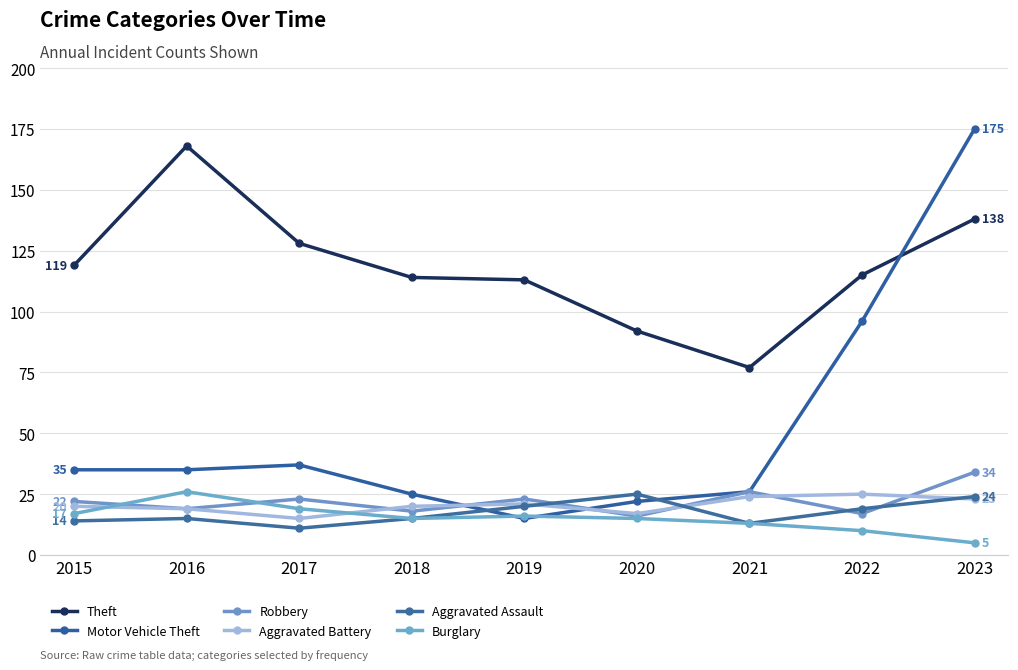

What is the minimum value for Burglary?

5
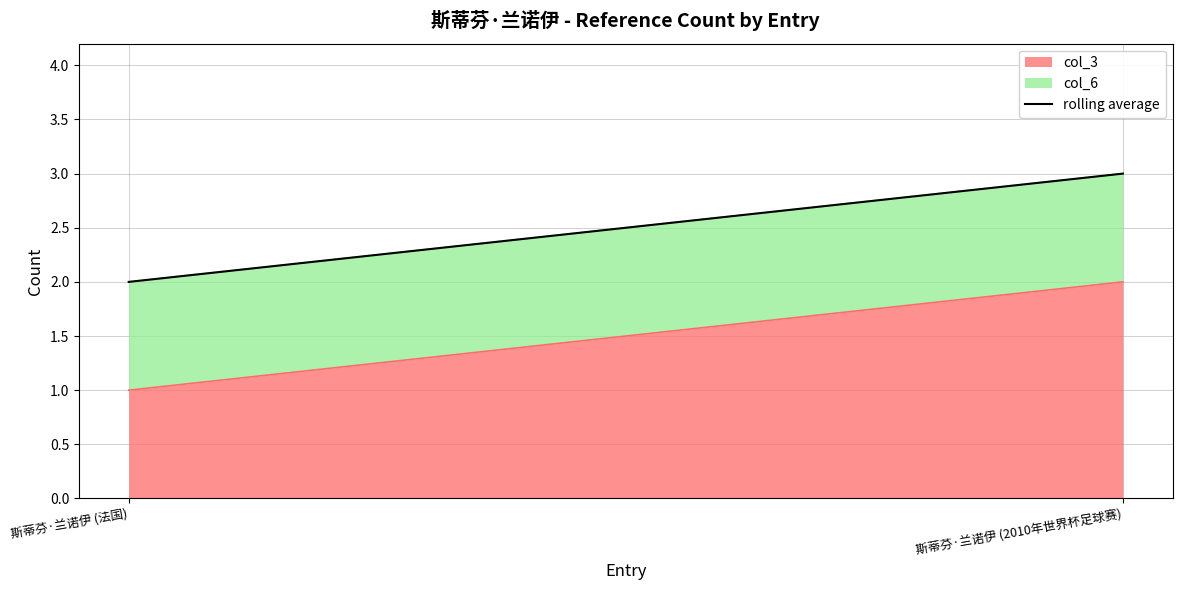

Reading right to left, transcribe all the data shown in this chart.

斯蒂芬·兰诺伊 (2010年世界杯足球赛)=3	斯蒂芬·兰诺伊 (法国)=2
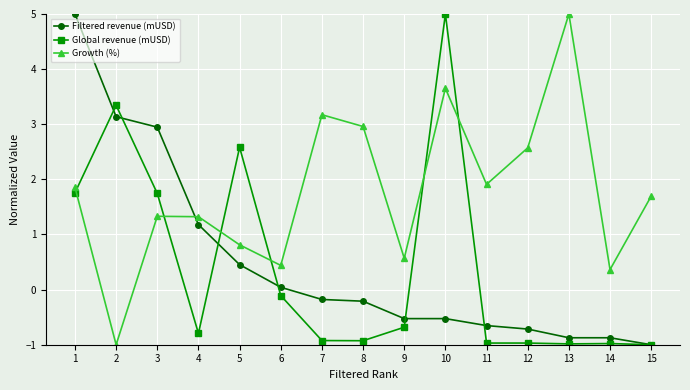

What value does the Global revenue (mUSD) series have at 6?

-0.1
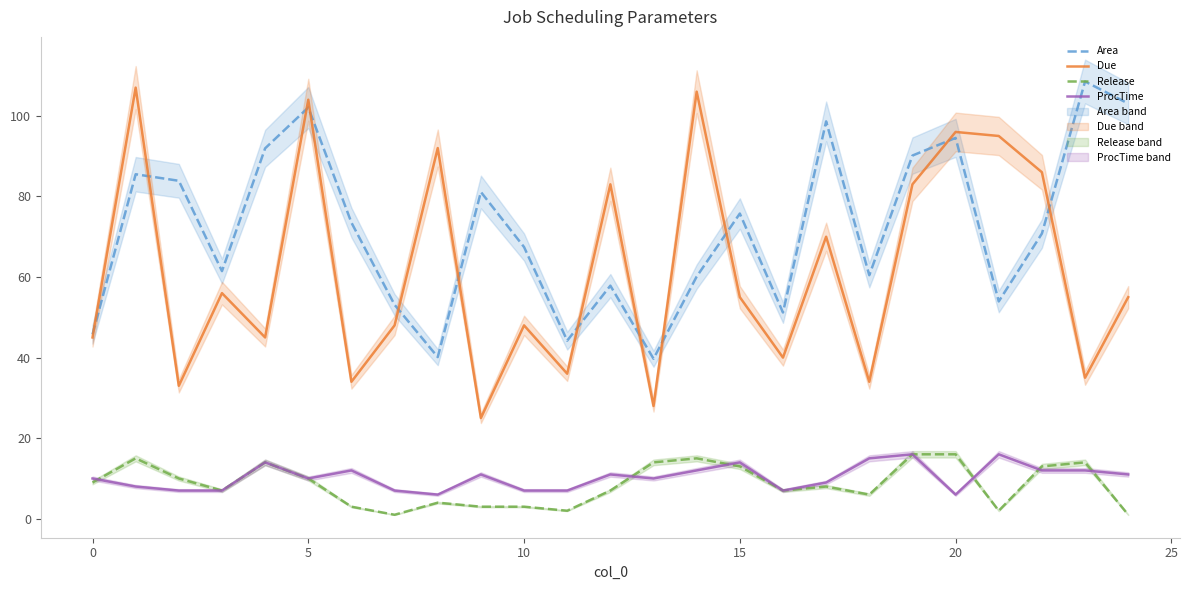

Which category has the lowest value in the ProcTime series?

8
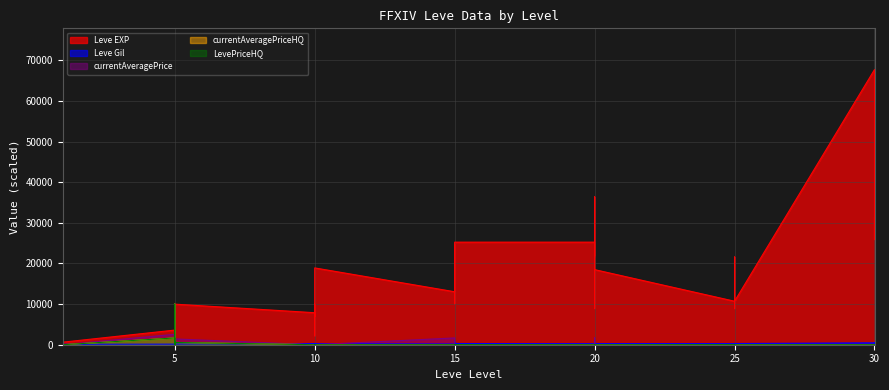

What is the difference between the highest and lowest values at 30?

67722.8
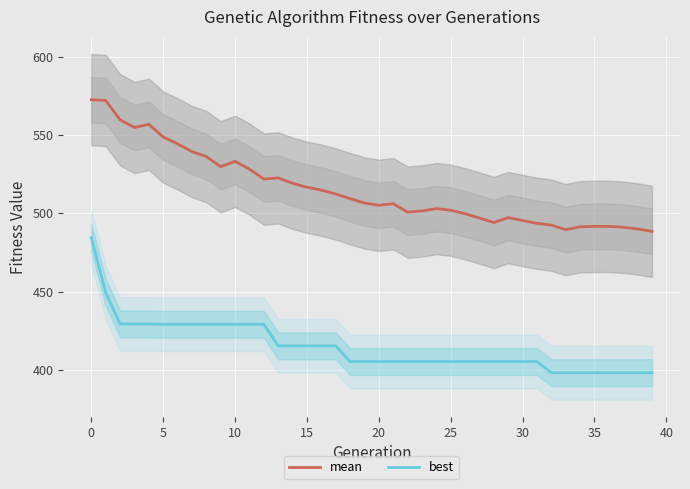

True or false: best has more than 1 interior local peaks.

False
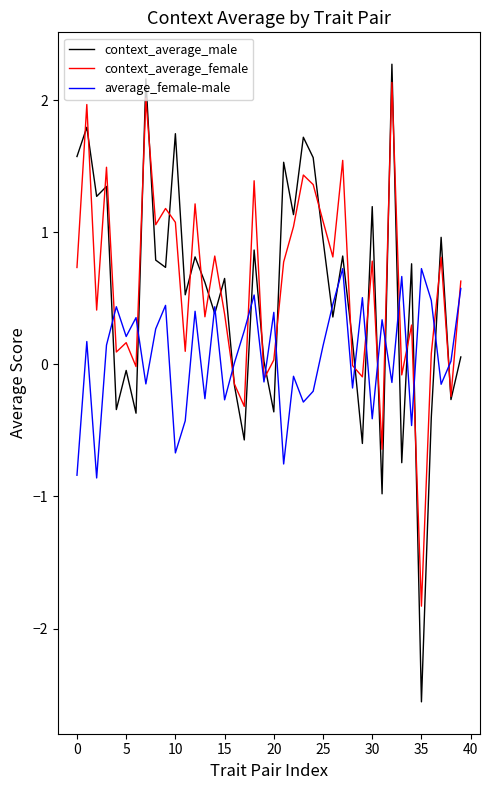

Which series has the widest spread of values?

context_average_male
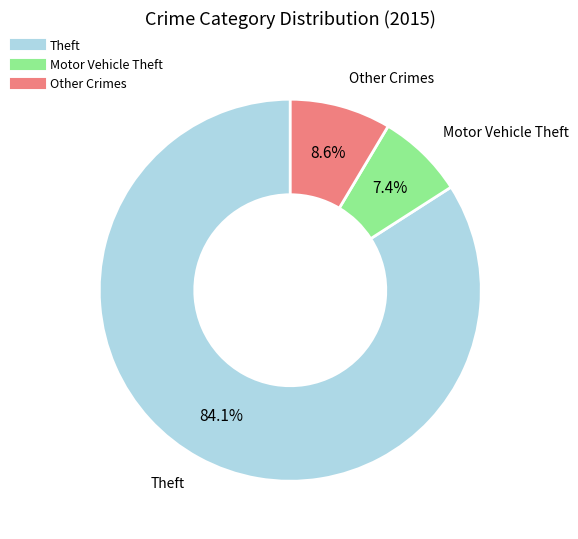

To the nearest percent, what is the difference between the largest and smallest slice percentages?

77%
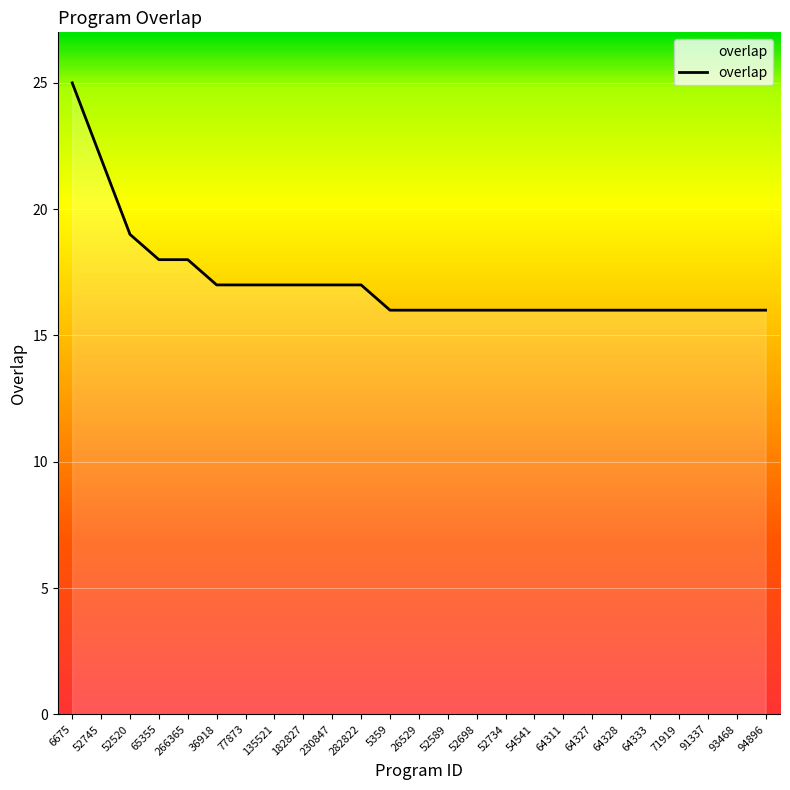

Count the values in the range 16 to 17.

20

◇ ◇ ◇

Copy out all nine items above word for word, leaving out the pictures.

What is the minimum value for Burglary?

5

Reading right to left, transcribe all the data shown in this chart.

斯蒂芬·兰诺伊 (2010年世界杯足球赛)=3	斯蒂芬·兰诺伊 (法国)=2

What value does the Global revenue (mUSD) series have at 6?

-0.1

Which category has the lowest value in the ProcTime series?

8

What is the difference between the highest and lowest values at 30?

67722.8

True or false: best has more than 1 interior local peaks.

False

Which series has the widest spread of values?

context_average_male

To the nearest percent, what is the difference between the largest and smallest slice percentages?

77%

Count the values in the range 16 to 17.

20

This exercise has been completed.